Cuff Me

“We’ve been looking at people that Lenora’s wronged on the personal front, but it’s the professional one we need to pay attention to. It didn’t dawn on me before, because she’s retired, but then I thought of my dad. He’s retired, but so much of his self-worth still stems from his identity as a cop.”

Jill wandered closer to his board, feeling both elated and overwhelmed. “The woman’s been in acting since she was fifteen. There are literally decades of old rivalries. Holly Adams was just the tip of the iceberg…”

“So we start with her,” Vincent said. “Something tells me the woman will be all too happy to provide a list of all her and Lenora’s old acting buddies that might be holding a grudge.”

“Yes, she will,” Jill said slowly, as everything began to settle around her. She felt both the most calm she’d been in weeks—months—and the most invigorated.
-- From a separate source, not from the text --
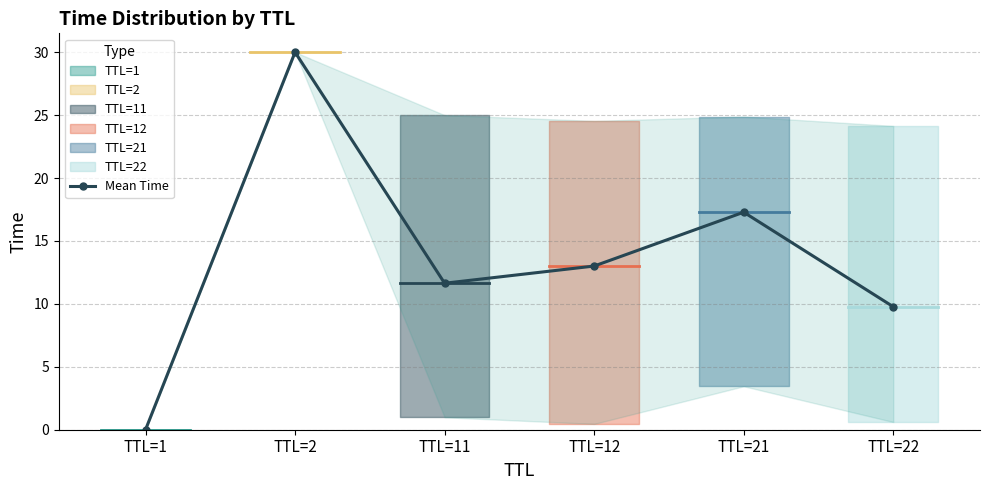

The chart shows a value of 17.3 at TTL=21. True or false?

True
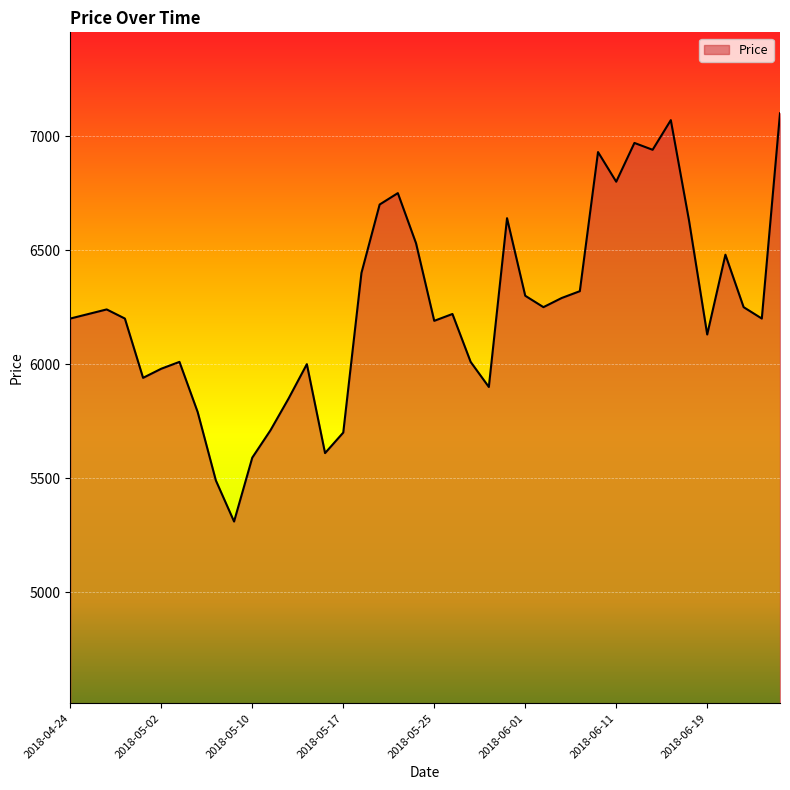

What is the maximum value shown in the chart?

7100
She turned back toward Vincent and saw that he was feeling the same things as her. Elation. Relief.

“We did it,” he said, sounding slightly awestruck. “We fucking did it.”
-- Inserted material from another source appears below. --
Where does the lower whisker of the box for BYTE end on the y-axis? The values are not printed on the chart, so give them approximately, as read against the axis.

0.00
Vincent lifted his hands to his sides as a wide grin spread over his face, and then he looked at his hands in surprise, as though not sure what to do with them—not sure what to do with the unfamiliar sensation of happiness.

And then he apparently figured it out. Vincent’s hands found their way to either side of her face, and he bent his head to hers.

And kissed her.

The kiss was over before Jill even realized it had begun.

Nothing but a firm meeting of lips.

A victory kiss, if you will. The type of kiss a friend gives another friend in an impulsive moment of triumph.

There was nothing romantic.

Nothing sexual.

Vincent had already moved away from her, his attention shifted back to his precious board.

Jill lifted her fingers to her lips.

It was nothing. It meant nothing.

But if it was nothing… why was her hand shaking? Why were her lips tingling?

If it was nothing…

Why did she want him to do it again?





CHAPTER NINETEEN


Vin helped himself to yet another piece of pizza and tried not to stare at Jill’s profile as she chewed absently on the end of a pencil.

She looked completely unperturbed. As though an hour earlier their lips hadn’t collided in a careless, casual victory kiss.

He took a sip of beer. Casual my ass.

That kiss had been…

There were at least half a dozen reasons he shouldn’t have done it. The fact that she belonged to another man being number one.

But reason number two was a very close second.

He shouldn’t have done it, because now he couldn’t stop thinking about it.

Couldn’t stop wanting to do it again.

Except longer this time—he would linger. Let his hands explore her curves as his tongue slipped into her mouth, learning what she liked…

“Fuck,” he muttered.

She glanced up from her notebook. “What’s up?”

“Nothing.”

Jill reached out and grabbed the neck of her own beer bottle, twisting it between her fingers before taking a sip and staring at him all the while.

“What?” he asked, irritated.

“Nothing,” she said sweetly.

He glared. “Are you mocking me right now?”

“Only because you’re so cute when you’re riled.”

“You’re a nightmare,” he muttered.

“Oh, come on,” she said. “I think I’ve been pretty good lately. I haven’t played the ‘what’s your favorite color’ game, or tried to set you up with that cute barista at the Times Square Starbucks. I haven’t forced any Abba sing-along, or…”

“What, you, like, want a medal for not driving me nuts?”

She sat back and smiled, happy with herself. “So I’m not driving you nuts?”

Damn. He’d walked right into that one. “You are.”

She sighed. “I can’t win with you these days. You gripe if I talk about the wedding too much. If I don’t talk about the wedding at all, you make snide ‘trouble in paradise’ comments. It’s like—”

“Don’t move to Chicago.”

Jill broke off and stared at him in shock. “What?”

Vincent wiped his mouth with the paper towel doubling as a napkin as he finished chewing his pizza. “You heard me.”

She let out a little laugh. “Yeah, I was sort of hoping I heard you wrong.”

He forced himself to meet her gaze steadily. “Don’t leave, Jill. You belong in New York.”

You belong with me.

She set her beer carefully on the table. “It’s not that I want to leave New York, Vin—”

“Then don’t.”

“It’s not that simple,” she said, her voice rising a notch.

“Well, make it that simple.”

She snapped her notebook on the table. “You’re impossible. Just because you’ve got this whole lone wolf thing going on doesn’t mean that the rest of us want to be alone forever.”

Now it was his turn to toss his notebook aside. “Who said shit about being alone forever? That’s why you’re moving to Chicago? You think you’re alone?”